Circuit design data
#####

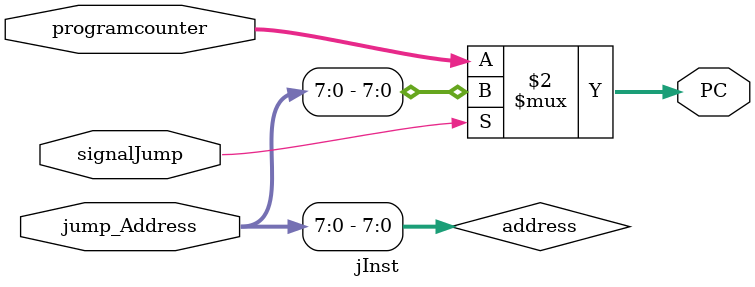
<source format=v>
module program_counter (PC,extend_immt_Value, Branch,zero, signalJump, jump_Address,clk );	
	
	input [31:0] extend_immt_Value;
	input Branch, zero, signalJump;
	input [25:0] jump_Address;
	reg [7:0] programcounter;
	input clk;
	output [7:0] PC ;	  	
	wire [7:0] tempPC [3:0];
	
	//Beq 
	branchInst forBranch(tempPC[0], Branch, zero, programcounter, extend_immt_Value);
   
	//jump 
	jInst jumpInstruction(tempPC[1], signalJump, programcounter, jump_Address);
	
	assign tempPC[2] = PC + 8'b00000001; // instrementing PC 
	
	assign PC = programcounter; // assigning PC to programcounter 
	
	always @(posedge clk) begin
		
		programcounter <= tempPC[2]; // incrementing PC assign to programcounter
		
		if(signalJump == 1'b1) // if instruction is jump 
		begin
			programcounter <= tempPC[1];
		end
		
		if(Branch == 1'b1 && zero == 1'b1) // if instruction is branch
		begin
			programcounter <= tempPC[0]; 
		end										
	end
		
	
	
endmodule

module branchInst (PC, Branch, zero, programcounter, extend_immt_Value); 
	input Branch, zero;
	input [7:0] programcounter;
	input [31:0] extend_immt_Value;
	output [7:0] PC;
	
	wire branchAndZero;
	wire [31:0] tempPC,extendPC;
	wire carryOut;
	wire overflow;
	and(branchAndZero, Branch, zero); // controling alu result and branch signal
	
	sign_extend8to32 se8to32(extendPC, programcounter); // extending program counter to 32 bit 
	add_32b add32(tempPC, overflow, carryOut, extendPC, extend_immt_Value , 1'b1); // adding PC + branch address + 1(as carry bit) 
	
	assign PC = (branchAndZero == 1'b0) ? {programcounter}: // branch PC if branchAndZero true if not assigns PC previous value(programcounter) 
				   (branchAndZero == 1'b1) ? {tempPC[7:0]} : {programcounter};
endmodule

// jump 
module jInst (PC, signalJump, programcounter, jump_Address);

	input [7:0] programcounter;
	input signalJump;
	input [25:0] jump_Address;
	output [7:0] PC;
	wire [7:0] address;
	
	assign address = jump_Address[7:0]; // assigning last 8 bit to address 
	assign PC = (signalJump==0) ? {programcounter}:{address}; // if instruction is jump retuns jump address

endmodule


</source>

#####

## Written task
Your answer should consist of each line above in which "jInst" appears.

## The answer
	jInst jumpInstruction(tempPC[1], signalJump, programcounter, jump_Address);
module jInst (PC, signalJump, programcounter, jump_Address);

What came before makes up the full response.